Ahmed Soliman, a researcher at the London-based think-tank Chatham House, said that by offering government jobs to rebel chiefs, the deal could “lay the foundations for democratic transition and economic reform” across the $177bn economy.
“But for many people in Sudan’s conflict-affected regions, the real dividends of peace means going beyond assigning posts to the armed movements and other elites and delivering tangible improvements to their security and livelihoods,” Soliman told Al Jazeera.
“This requires the forces of change to share responsibility for implementing peace above their own interests and will also necessitate a commitment to devolve genuine authority to communities and people at the local level.”
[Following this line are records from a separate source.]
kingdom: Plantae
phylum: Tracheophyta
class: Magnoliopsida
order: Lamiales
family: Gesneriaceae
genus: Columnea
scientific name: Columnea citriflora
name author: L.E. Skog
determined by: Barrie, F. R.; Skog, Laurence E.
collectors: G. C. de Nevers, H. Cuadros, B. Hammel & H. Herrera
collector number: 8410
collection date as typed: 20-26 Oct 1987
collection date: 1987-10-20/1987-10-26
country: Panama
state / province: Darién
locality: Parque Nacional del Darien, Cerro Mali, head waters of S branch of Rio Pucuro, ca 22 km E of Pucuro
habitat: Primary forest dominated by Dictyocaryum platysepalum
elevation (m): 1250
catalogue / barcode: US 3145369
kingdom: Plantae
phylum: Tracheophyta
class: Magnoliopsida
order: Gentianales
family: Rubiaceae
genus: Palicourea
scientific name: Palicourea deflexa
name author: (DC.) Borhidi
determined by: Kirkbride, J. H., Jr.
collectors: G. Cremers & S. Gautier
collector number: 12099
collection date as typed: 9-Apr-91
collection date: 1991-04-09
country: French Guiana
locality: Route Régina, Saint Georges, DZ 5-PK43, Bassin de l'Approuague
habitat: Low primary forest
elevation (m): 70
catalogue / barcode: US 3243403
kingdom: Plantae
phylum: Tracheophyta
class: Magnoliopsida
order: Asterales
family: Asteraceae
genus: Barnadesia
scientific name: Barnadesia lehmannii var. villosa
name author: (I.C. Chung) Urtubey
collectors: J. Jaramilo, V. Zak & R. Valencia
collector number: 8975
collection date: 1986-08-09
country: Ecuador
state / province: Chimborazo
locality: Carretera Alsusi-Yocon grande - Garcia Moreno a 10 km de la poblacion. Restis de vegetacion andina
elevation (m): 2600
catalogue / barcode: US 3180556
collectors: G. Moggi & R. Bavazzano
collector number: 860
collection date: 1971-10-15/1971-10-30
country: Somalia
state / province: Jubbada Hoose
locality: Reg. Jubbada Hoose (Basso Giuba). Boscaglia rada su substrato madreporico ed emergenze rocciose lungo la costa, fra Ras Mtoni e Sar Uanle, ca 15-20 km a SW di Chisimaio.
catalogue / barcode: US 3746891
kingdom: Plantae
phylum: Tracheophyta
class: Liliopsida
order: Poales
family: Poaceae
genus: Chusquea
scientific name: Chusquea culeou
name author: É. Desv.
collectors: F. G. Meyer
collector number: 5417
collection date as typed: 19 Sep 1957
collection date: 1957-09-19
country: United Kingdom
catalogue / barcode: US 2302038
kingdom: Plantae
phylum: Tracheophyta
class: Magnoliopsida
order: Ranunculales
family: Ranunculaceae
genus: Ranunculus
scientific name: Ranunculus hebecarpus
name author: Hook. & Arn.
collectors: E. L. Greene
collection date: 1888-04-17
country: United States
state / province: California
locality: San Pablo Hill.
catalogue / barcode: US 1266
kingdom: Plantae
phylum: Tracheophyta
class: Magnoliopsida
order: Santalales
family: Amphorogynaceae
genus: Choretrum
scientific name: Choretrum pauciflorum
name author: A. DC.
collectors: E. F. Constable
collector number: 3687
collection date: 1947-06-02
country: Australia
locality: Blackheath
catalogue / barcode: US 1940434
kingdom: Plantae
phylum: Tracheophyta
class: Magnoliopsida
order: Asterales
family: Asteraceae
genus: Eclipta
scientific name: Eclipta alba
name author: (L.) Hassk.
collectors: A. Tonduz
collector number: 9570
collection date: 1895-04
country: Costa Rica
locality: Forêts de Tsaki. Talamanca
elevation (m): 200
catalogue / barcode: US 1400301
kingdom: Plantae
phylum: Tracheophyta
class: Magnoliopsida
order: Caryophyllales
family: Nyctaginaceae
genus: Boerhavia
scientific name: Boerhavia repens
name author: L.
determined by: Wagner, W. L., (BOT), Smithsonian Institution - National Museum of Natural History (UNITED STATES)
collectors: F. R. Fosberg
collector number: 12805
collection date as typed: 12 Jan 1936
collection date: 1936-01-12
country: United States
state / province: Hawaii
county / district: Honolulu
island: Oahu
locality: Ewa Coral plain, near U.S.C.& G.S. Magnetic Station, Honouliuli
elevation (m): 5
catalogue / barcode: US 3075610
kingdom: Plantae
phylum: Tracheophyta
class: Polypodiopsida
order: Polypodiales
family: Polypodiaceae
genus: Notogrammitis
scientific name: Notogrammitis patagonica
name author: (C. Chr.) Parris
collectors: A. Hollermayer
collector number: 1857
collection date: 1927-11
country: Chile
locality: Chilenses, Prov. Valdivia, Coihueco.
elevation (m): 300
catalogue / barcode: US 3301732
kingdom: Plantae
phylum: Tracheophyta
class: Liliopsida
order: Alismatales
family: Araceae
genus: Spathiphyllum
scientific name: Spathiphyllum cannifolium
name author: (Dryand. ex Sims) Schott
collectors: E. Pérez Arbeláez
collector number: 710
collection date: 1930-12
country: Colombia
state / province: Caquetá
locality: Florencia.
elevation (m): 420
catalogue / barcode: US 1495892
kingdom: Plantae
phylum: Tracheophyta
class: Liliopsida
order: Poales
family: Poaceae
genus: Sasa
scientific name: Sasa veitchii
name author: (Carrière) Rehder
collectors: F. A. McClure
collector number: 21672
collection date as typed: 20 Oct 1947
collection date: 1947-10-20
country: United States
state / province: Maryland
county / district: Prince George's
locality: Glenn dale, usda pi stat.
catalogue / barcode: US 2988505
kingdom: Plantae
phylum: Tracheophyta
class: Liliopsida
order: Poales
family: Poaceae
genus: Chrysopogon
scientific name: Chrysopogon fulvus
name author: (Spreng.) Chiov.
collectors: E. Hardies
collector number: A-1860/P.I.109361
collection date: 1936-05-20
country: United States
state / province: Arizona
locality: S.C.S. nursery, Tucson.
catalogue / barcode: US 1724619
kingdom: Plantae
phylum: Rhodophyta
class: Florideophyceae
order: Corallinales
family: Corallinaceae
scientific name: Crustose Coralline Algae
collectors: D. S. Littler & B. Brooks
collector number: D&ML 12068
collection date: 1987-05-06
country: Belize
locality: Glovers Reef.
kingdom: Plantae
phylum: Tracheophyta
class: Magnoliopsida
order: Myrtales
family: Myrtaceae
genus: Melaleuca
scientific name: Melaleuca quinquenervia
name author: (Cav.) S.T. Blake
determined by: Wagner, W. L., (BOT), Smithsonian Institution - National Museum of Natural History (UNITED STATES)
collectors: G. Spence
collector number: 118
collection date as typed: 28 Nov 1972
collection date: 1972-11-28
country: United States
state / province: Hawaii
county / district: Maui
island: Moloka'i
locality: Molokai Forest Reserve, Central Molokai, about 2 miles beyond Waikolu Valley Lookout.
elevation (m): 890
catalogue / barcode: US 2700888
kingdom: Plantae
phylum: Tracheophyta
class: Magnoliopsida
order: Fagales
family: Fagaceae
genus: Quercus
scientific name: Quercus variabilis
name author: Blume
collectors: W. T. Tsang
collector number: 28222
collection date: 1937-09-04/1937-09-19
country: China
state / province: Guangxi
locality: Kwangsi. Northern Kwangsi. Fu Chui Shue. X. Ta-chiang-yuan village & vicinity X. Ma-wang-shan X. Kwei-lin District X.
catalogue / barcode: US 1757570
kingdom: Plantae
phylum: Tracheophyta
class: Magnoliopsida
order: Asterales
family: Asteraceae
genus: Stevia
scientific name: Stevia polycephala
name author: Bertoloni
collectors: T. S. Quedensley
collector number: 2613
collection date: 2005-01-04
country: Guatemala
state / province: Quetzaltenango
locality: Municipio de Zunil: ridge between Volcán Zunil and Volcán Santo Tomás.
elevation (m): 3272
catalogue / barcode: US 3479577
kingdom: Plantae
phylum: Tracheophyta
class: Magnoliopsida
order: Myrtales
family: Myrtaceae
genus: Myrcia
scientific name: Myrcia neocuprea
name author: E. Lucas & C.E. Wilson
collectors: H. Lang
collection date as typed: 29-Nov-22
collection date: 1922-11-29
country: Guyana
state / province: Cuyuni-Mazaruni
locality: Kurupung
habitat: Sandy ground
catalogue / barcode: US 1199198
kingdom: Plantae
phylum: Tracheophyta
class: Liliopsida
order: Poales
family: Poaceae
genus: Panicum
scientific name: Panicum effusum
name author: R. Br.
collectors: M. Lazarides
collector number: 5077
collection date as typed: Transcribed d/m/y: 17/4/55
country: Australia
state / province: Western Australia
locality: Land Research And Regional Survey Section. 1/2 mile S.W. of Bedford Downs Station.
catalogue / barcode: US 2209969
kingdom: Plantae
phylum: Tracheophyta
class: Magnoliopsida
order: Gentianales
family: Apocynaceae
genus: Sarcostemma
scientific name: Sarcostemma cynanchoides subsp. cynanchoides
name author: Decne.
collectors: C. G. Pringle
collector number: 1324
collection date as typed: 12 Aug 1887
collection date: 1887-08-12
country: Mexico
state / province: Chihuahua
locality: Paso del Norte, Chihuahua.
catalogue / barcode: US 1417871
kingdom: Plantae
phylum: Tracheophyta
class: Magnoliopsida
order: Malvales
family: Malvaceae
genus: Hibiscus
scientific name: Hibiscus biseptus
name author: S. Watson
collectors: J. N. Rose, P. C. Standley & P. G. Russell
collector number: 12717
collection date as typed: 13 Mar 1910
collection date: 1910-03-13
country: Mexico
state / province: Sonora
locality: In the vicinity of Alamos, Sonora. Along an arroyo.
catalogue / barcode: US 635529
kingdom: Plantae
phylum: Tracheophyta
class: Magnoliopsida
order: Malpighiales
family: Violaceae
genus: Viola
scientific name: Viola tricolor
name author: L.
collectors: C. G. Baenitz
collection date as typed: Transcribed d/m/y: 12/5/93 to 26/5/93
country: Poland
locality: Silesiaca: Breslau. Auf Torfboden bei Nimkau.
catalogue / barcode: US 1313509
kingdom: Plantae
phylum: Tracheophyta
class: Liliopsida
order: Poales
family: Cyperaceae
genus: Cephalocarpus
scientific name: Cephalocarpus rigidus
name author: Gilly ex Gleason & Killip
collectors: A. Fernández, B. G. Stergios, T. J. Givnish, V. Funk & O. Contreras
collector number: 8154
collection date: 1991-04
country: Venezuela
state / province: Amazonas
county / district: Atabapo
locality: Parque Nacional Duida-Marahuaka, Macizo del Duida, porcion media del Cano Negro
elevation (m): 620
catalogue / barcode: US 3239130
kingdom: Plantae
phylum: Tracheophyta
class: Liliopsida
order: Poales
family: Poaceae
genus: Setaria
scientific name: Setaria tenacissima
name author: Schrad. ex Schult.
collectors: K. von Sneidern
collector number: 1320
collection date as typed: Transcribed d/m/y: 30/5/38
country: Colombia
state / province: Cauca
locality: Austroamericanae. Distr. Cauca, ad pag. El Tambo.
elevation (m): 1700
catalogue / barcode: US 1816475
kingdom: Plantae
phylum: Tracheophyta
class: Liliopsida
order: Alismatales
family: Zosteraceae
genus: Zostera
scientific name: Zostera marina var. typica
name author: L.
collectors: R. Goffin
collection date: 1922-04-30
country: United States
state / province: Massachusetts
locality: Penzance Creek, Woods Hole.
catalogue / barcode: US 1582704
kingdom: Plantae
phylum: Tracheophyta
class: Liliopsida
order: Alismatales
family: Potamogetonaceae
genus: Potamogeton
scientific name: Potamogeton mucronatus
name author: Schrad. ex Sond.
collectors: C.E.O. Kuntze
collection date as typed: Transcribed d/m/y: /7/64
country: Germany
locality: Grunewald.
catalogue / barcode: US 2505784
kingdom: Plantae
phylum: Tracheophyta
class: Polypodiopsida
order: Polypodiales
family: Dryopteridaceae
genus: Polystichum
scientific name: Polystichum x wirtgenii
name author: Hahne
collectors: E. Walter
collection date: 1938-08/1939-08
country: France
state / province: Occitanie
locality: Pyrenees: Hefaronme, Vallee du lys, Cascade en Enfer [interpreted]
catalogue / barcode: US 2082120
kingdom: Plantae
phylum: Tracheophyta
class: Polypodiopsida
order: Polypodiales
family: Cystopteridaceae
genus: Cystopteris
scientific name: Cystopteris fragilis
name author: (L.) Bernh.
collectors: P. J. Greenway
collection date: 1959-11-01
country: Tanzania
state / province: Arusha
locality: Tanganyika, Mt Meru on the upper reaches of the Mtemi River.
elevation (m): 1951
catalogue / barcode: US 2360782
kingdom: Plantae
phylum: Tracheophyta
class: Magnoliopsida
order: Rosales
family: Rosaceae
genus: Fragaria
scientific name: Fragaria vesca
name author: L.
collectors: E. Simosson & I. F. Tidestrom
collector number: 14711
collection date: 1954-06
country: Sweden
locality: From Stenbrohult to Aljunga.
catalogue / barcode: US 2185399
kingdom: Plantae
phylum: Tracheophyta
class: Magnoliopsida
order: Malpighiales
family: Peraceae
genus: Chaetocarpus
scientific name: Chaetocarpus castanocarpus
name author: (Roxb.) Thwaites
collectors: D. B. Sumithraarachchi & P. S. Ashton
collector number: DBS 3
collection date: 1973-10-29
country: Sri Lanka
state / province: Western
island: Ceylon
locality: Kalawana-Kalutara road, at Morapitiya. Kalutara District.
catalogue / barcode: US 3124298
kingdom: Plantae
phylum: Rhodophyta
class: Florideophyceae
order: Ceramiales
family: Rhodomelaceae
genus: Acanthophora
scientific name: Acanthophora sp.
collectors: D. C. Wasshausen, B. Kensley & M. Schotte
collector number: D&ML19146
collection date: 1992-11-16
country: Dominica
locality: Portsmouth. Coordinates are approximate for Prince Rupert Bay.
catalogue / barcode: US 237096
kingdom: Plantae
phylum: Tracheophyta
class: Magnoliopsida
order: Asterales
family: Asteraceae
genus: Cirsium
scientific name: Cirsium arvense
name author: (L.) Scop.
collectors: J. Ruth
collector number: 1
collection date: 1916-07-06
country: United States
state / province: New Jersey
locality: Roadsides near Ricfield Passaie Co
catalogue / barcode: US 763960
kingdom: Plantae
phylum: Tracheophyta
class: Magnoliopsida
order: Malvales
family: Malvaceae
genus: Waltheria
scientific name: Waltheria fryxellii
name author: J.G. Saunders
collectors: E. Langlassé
Two key rebel groups will not sign the Juba deal; a faction of the Sudan People’s Liberation Movement-North in the Nuba Mountains of South Kordofan led by Abdelaziz al-Hilu, and a wing of the Darfur-based Sudan Liberation Movement led by Paris-based Abdelwahid Nour.
“These are the only armed groups in Sudan with meaningful military capacity and who represent significant constituencies,” said Horner, who previously worked with the UN and the European Union.
Earlier this month, al-Hilu, who leads a large Christian community among a mostly non-Arab population, struck a separate deal with Hamdok in Ethiopia, agreeing to a truce until Sudan’s constitution is changed to separate religion and government.
Tom Catena, an American doctor who works in the remote, war-ravaged Nuba Mountains, told Al Jazeera that “everyone here is waiting to see the result of the direct negotiations between Khartoum” and al-Hilu’s negotiators.
For Eric Reeves, a professor at Smith College and a fellow of the Rift Valley Institute research group, the biggest threat for Sudan’s 47 million people may be power-struggles in Hamdok’s “nominally civilian government” in Khartoum.
Hamdok has been “undermined and side-stepped” by the transitional government’s military chiefs, including Mohamed Hamdan “Hemeti” Dagolo, whose Rapid Support Forces (RSF) have been accused of atrocities in Darfur and during last year’s revolution, said Reeves.
“The armed Arab groups – the RSF as well as many less organised militias – have seized lands, livestock, and goods and see these as payment for their military undertakings to the Khartoum regime,” Reeves told Al Jazeera.
“Until there is a restoration of lands and compensation for the victims of the [Darfur] genocide, it is difficult to see how Sudan can heal itself. Here, Hemeti, part of the government, is largely to blame.”
Hamdok is also under pressure from the United States, which wants Sudan to follow the UAE and Bahrain in normalising ties with Israel, as Washington weighs removing Sudan from a list of sanctioned “terrorism-backing” states.
Jehanne Henry, East Africa director for Human Rights Watch, said the Juba deal has “good provisions on justice for serious crimes in Darfur” that should lead to prosecutions in domestic or international courts.
”The call for justice has underpinned this revolution,” Henry told Al Jazeera. “The transitional government should now prioritise turning these commitments into reality to make this transition stick.”